* _WHAT NEEDS TO BE DONE_: In your copy of the data below, reproduce every entry exactly and omit the pictures.

Saved entries
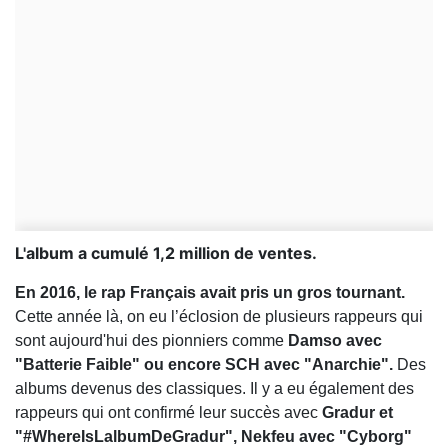
L'album a cumulé 1,2 million de ventes.
En 2016, le rap Français avait pris un gros tournant.
Cette année là, on eu l’éclosion de plusieurs rappeurs qui
sont aujourd'hui des pionniers comme
Damso avec
"Batterie Faible" ou encore SCH avec "Anarchie".
Des
albums devenus des classiques. Il y a eu également des
rappeurs qui ont confirmé leur succès avec
Gradur et
"#WhereIsLalbumDeGradur", Nekfeu avec "Cyborg"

* _WRITTEN ANSWER_:
L'album a cumulé 1,2 million de ventes.
En 2016, le rap Français avait pris un gros tournant.
Cette année là, on eu l’éclosion de plusieurs rappeurs qui
sont aujourd'hui des pionniers comme
Damso avec
"Batterie Faible" ou encore SCH avec "Anarchie".
Des
albums devenus des classiques. Il y a eu également des
rappeurs qui ont confirmé leur succès avec
Gradur et
"#WhereIsLalbumDeGradur", Nekfeu avec "Cyborg"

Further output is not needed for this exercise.